Wakil Sekretaris Komisi Kerukunan Majelis Ulama Indonesia (MUI) Abdul Moqsith Ghazali menginginkan media massa khususnya televisi tak memberi panggung terhadap ustadz yang diduga mempunyai paham atau cara pandang keagamaan yang radikal.

“Media besar semirip televisi wajib membangun kesadaran bersama-sama demi tak mengajak atau melibatkan ustadz yang terafiliasi dengan paham radikal,” ujarnya semirip dilansir dalam siaran di Jakarta, Selasa (29/5/2018).

menurutnya, apabila media televisi tak mempunyai kesadaran itu, bakal menyumbang cukup besar kepada tumbuh dan berkembangnya terorisme di Indonesia asbab pengaruh televisi di Indonesia cukup besar.

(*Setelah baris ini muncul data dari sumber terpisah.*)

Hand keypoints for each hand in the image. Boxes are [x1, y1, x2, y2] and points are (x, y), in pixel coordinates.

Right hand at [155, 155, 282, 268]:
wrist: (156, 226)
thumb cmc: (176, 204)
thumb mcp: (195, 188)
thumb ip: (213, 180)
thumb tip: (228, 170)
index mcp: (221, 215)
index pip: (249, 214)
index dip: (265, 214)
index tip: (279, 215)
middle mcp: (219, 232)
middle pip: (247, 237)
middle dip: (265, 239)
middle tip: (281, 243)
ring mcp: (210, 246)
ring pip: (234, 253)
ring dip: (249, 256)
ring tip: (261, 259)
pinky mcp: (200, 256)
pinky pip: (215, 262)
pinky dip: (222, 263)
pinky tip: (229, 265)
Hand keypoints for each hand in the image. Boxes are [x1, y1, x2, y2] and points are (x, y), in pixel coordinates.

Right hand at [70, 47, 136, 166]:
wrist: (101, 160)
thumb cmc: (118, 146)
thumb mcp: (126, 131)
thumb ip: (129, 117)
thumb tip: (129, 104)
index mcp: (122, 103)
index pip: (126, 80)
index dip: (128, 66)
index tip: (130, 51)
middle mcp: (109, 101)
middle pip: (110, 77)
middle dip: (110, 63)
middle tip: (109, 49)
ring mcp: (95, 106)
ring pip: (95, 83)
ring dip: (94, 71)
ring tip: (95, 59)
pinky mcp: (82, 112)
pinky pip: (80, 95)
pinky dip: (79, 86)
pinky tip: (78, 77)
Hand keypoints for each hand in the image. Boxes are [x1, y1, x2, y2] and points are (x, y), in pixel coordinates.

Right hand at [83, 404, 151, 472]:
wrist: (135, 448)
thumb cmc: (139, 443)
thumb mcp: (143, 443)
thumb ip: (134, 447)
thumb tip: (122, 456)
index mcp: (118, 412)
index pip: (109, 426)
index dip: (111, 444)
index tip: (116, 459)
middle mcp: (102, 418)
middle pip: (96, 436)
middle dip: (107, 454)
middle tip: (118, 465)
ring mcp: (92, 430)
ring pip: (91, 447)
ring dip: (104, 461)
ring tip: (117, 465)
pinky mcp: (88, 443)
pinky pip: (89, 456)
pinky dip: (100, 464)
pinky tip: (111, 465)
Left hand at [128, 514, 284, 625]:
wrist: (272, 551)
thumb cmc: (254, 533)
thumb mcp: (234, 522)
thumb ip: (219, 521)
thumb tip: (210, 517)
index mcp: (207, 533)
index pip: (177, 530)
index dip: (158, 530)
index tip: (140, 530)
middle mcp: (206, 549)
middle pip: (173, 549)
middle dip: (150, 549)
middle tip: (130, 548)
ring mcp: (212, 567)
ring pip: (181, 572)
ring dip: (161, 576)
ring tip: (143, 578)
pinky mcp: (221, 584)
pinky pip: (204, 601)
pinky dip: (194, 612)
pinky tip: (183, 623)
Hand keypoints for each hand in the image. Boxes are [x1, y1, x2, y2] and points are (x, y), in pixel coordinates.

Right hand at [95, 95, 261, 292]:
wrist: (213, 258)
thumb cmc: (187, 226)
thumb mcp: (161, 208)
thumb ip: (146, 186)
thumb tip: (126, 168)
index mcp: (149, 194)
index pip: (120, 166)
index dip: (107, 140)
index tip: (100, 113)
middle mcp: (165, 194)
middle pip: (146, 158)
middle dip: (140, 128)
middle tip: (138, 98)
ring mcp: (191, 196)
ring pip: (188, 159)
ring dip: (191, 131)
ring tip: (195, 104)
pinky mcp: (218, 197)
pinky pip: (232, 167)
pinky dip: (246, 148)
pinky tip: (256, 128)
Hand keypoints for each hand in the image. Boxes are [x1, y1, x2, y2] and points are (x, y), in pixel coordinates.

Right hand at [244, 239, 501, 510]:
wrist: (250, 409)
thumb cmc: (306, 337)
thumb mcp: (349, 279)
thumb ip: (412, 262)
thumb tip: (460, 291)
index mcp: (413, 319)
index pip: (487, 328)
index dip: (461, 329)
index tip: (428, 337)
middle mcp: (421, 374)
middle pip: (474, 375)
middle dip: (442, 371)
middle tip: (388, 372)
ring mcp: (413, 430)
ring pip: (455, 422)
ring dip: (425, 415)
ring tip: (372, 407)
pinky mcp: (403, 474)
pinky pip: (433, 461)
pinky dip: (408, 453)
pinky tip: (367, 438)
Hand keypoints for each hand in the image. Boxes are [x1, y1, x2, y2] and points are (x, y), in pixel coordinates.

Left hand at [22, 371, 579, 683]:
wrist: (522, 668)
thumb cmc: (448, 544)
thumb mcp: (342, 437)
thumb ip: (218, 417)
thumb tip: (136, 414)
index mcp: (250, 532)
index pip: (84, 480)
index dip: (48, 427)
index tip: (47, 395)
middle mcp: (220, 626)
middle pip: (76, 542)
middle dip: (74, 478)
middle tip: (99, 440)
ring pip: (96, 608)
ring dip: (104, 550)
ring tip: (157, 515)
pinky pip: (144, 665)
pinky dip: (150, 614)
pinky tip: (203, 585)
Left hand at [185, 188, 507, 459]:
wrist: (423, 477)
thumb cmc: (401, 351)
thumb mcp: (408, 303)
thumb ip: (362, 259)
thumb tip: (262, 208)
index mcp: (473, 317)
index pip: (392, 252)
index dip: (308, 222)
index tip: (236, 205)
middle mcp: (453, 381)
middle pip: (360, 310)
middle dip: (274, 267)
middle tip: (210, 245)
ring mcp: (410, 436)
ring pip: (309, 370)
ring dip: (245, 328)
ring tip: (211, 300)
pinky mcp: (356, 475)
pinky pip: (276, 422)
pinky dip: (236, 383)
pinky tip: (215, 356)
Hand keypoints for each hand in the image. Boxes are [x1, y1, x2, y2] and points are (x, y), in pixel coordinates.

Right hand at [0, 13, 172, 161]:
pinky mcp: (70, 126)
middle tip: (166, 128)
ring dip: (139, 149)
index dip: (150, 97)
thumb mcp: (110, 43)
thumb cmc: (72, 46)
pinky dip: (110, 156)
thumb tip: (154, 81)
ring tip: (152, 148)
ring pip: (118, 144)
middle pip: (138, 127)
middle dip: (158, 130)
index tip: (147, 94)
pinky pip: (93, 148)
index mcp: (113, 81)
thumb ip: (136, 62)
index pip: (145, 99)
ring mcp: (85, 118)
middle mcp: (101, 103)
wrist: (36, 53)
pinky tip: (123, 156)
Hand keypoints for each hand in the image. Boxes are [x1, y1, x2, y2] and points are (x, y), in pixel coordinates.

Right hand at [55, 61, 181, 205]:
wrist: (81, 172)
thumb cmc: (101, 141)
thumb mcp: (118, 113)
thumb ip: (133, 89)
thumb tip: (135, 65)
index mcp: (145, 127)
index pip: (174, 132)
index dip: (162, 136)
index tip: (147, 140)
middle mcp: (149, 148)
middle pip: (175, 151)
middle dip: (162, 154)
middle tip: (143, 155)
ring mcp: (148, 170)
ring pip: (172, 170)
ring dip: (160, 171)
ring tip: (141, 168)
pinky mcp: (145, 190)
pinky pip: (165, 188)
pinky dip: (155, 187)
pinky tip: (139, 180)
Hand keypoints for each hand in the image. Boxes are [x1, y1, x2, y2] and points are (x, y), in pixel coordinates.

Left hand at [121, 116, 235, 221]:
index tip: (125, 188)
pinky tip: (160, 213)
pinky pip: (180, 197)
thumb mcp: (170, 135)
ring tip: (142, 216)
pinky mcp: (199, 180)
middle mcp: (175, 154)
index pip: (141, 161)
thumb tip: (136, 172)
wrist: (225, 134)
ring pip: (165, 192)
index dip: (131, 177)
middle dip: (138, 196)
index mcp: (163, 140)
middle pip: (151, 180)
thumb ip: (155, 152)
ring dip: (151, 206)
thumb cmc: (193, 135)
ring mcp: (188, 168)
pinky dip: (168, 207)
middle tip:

“Media televisi wajib menghujani kesadaran masarakat bakal toleransi, dan hidup ber-Bhinneka Tunggal Ika asbab media televisi masih sebagai rangking pertama dalam memengaruhi opini publik,” ujar guru besar Universitas Islam Negeri (UIN) Syarif Hidayatullah Jakarta itu semirip dilansirAntara.

Demi menghalau propaganda radikalisme dan terorisme melalui media sosial, Indonesia diuntungkan asbab mempunyai Undang-undang Info dan Transaksi Elektronik (ITE) yang bisa dipakai asbab radikalisme itu awal mulanya ialah ujaran kebencian.

“Sebegitu ada ujaran kebencian, ada penegakan hukum. Jangan sampai ujaran kebencian yang di dalamnya ada ideologi terorisme berujung pada tindakan terorisme,” kata Wakil Ketua Lembaga Bahtsul Masail Pengurus Besar Nahdatul Ulama ini.

Demi itu, UU ITE wajib dipergunakan seefektif bisa jadi terutama demi membikin efek jera bagi orang-orang yang ingin menyebarkan ujaran kebencian di mana-mana.

Selain itu, Kementerian Komunikasi dan Informatika pun wajib bisa menghentikan pergerakan kubu radikal di media sosial asbab jika tak ditunaikan, bakal sebagai alarm bahaya bagi Indonesia.

“Nggak mudah membentengi NKRI dengan pulaunya yang amat tidak sedikit, masyarakatnya yang beragam, sukunya yang beragam asbab Indonesia ini sanggup dimasuki oleh paham apa saja, mulai dari yang kanan sampai yang kiri,” ujarnya.

(Netralnews/ suaraislam)

You might like

About the Author: Ahmad Zaini

KOMENTAR: Jika ada artikel yang salah, dll, silahkan tinggalkan komentar. Terima kasih.

This site uses Akismet to reduce spam. Learn how your comment data is processed.